• Work instruction
Repeat the lines below exactly as they appear, but leave out the images.

_ _ _ _ _ _ _

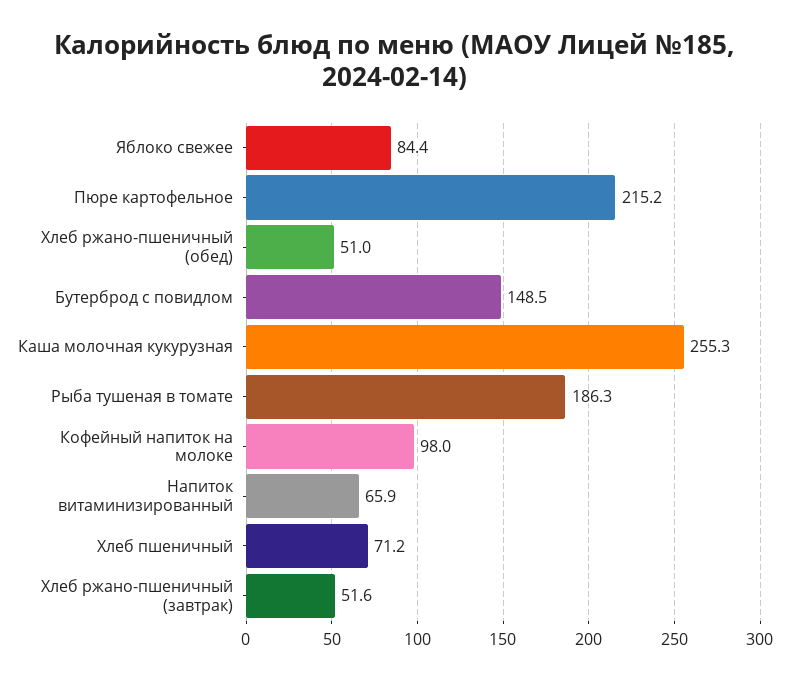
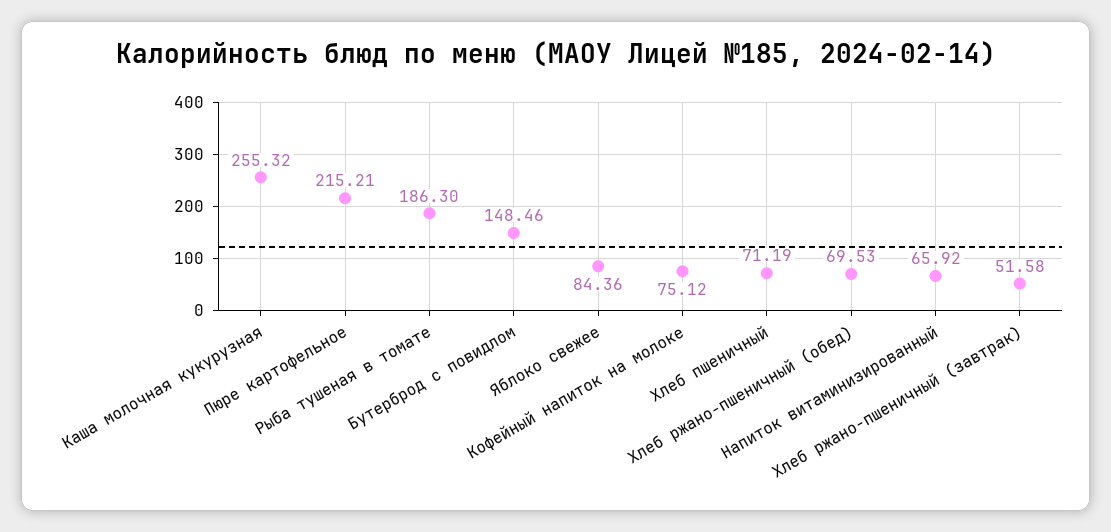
  {
    "Яблоко свежее": 84.36,
    "Пюре картофельное": 215.21,
-   "Хлеб ржано-пшеничный (обед)": 51,
+   "Хлеб ржано-пшеничный (обед)": 69.53,
    "Бутерброд с повидлом": 148.46,
    "Каша молочная кукурузная": 255.32,
    "Рыба тушеная в томате": 186.3,
-   "Кофейный напиток на молоке": 98,
+   "Кофейный напиток на молоке": 75.12,
    "Напиток витаминизированный": 65.92,
    "Хлеб пшеничный": 71.19,
    "Хлеб ржано-пшеничный (завтрак)": 51.58
  }

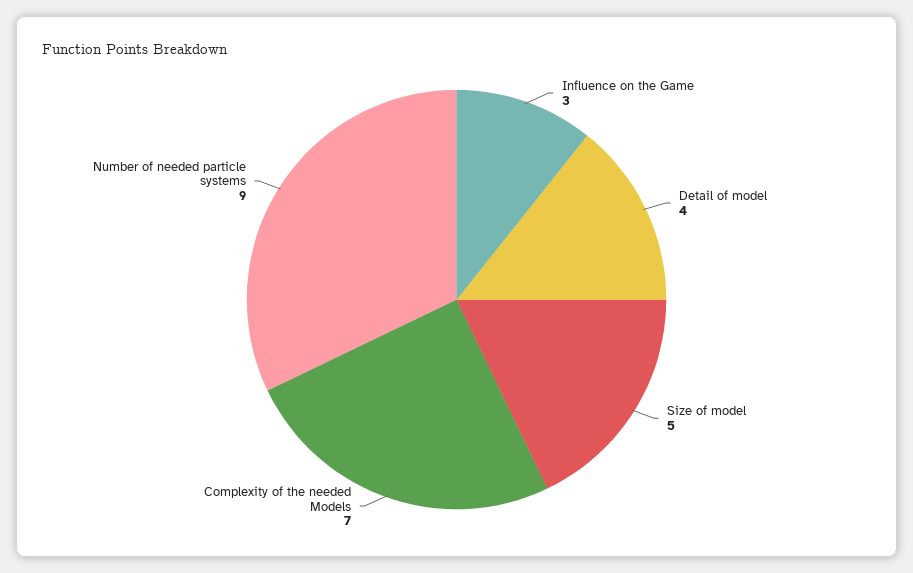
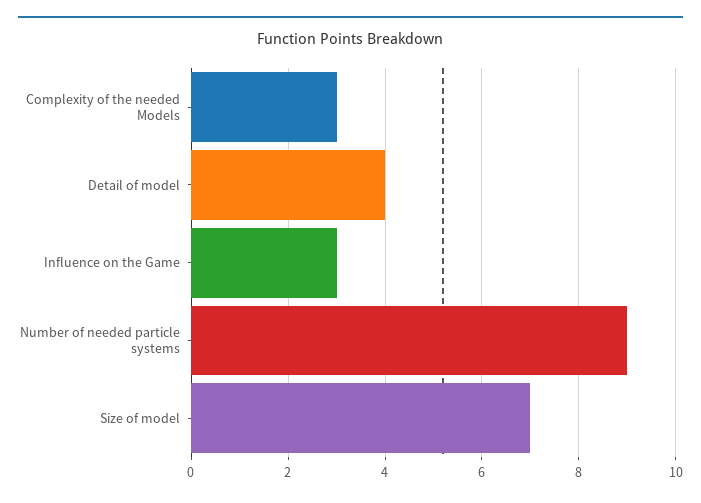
  {
    "Influence on the Game": 3,
    "Detail of model": 4,
-   "Size of model": 5,
+   "Size of model": 7,
-   "Complexity of the needed Models": 7,
+   "Complexity of the needed Models": 3,
    "Number of needed particle systems": 9
  }

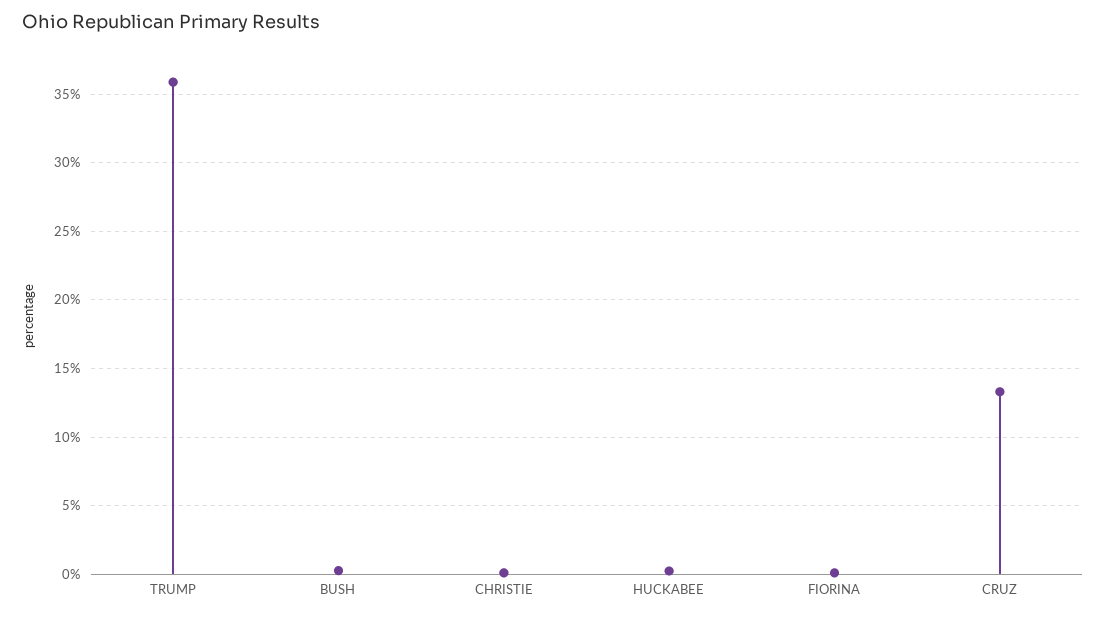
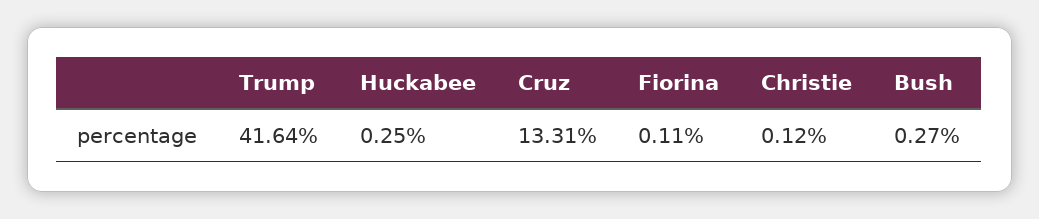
  {
-   "TRUMP": 36,
+   "TRUMP": 41.64,
    "BUSH": 0.27,
    "CHRISTIE": 0.12,
    "HUCKABEE": 0.25,
    "FIORINA": 0.11,
    "CRUZ": 13.31
  }

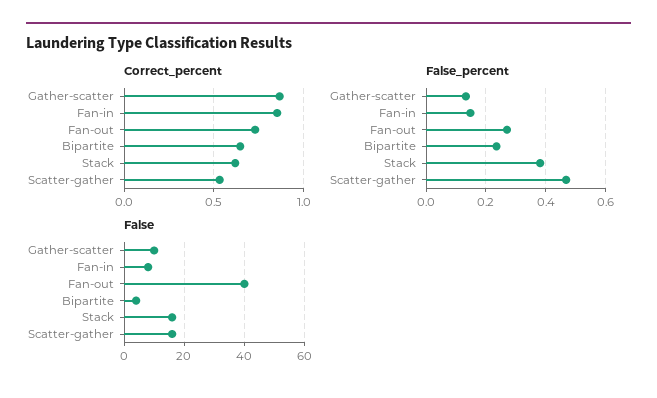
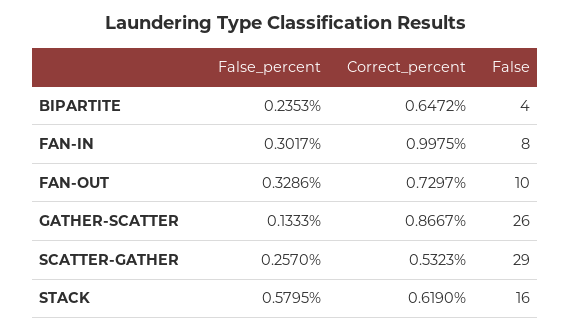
  {
    "Correct_percent": {
      "Gather-scatter": 0.8667,
-     "Fan-in": 0.85,
+     "Fan-in": 0.9975,
      "Fan-out": 0.7297,
      "Bipartite": 0.6472,
      "Stack": 0.619,
      "Scatter-gather": 0.5323
    },
    "False_percent": {
      "Gather-scatter": 0.1333,
-     "Fan-in": 0.15,
+     "Fan-in": 0.3017,
-     "Fan-out": 0.275,
+     "Fan-out": 0.3286,
      "Bipartite": 0.2353,
-     "Stack": 0.375,
+     "Stack": 0.5795,
-     "Scatter-gather": 0.475
+     "Scatter-gather": 0.257
    },
    "False": {
-     "Gather-scatter": 10,
+     "Gather-scatter": 26,
      "Fan-in": 8,
-     "Fan-out": 40,
+     "Fan-out": 10,
      "Bipartite": 4,
      "Stack": 16,
-     "Scatter-gather": 15
+     "Scatter-gather": 29
    }
  }

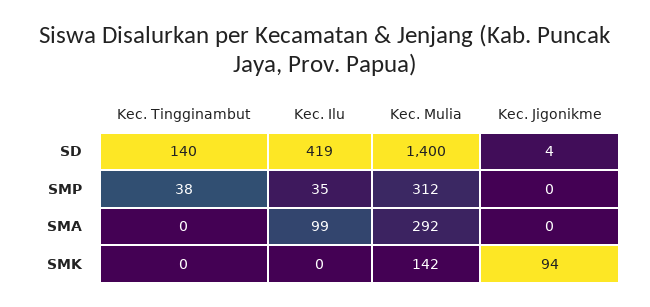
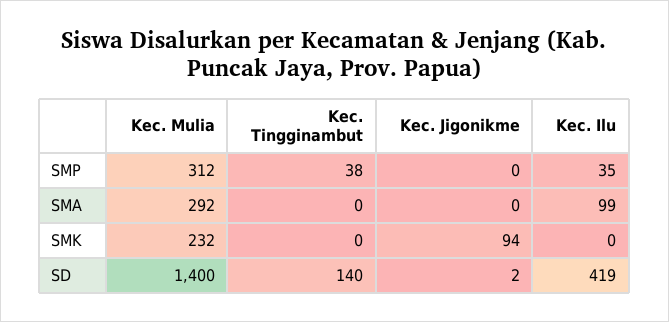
  {
    "Kec. Tingginambut": {
      "SD": 140,
      "SMP": 38,
      "SMA": 0,
      "SMK": 0
    },
    "Kec. Ilu": {
      "SD": 419,
      "SMP": 35,
      "SMA": 99,
      "SMK": 0
    },
    "Kec. Mulia": {
      "SD": 1400,
      "SMP": 312,
      "SMA": 292,
-     "SMK": 142
+     "SMK": 232
    },
    "Kec. Jigonikme": {
-     "SD": 4,
+     "SD": 2,
      "SMP": 0,
      "SMA": 0,
      "SMK": 94
    }
  }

_ _ _ _ _ _ _

• Task result
  {
    "Яблоко свежее": 84.36,
    "Пюре картофельное": 215.21,
-   "Хлеб ржано-пшеничный (обед)": 51,
+   "Хлеб ржано-пшеничный (обед)": 69.53,
    "Бутерброд с повидлом": 148.46,
    "Каша молочная кукурузная": 255.32,
    "Рыба тушеная в томате": 186.3,
-   "Кофейный напиток на молоке": 98,
+   "Кофейный напиток на молоке": 75.12,
    "Напиток витаминизированный": 65.92,
    "Хлеб пшеничный": 71.19,
    "Хлеб ржано-пшеничный (завтрак)": 51.58
  }

  {
    "Influence on the Game": 3,
    "Detail of model": 4,
-   "Size of model": 5,
+   "Size of model": 7,
-   "Complexity of the needed Models": 7,
+   "Complexity of the needed Models": 3,
    "Number of needed particle systems": 9
  }

  {
-   "TRUMP": 36,
+   "TRUMP": 41.64,
    "BUSH": 0.27,
    "CHRISTIE": 0.12,
    "HUCKABEE": 0.25,
    "FIORINA": 0.11,
    "CRUZ": 13.31
  }

  {
    "Correct_percent": {
      "Gather-scatter": 0.8667,
-     "Fan-in": 0.85,
+     "Fan-in": 0.9975,
      "Fan-out": 0.7297,
      "Bipartite": 0.6472,
      "Stack": 0.619,
      "Scatter-gather": 0.5323
    },
    "False_percent": {
      "Gather-scatter": 0.1333,
-     "Fan-in": 0.15,
+     "Fan-in": 0.3017,
-     "Fan-out": 0.275,
+     "Fan-out": 0.3286,
      "Bipartite": 0.2353,
-     "Stack": 0.375,
+     "Stack": 0.5795,
-     "Scatter-gather": 0.475
+     "Scatter-gather": 0.257
    },
    "False": {
-     "Gather-scatter": 10,
+     "Gather-scatter": 26,
      "Fan-in": 8,
-     "Fan-out": 40,
+     "Fan-out": 10,
      "Bipartite": 4,
      "Stack": 16,
-     "Scatter-gather": 15
+     "Scatter-gather": 29
    }
  }

  {
    "Kec. Tingginambut": {
      "SD": 140,
      "SMP": 38,
      "SMA": 0,
      "SMK": 0
    },
    "Kec. Ilu": {
      "SD": 419,
      "SMP": 35,
      "SMA": 99,
      "SMK": 0
    },
    "Kec. Mulia": {
      "SD": 1400,
      "SMP": 312,
      "SMA": 292,
-     "SMK": 142
+     "SMK": 232
    },
    "Kec. Jigonikme": {
-     "SD": 4,
+     "SD": 2,
      "SMP": 0,
      "SMA": 0,
      "SMK": 94
    }
  }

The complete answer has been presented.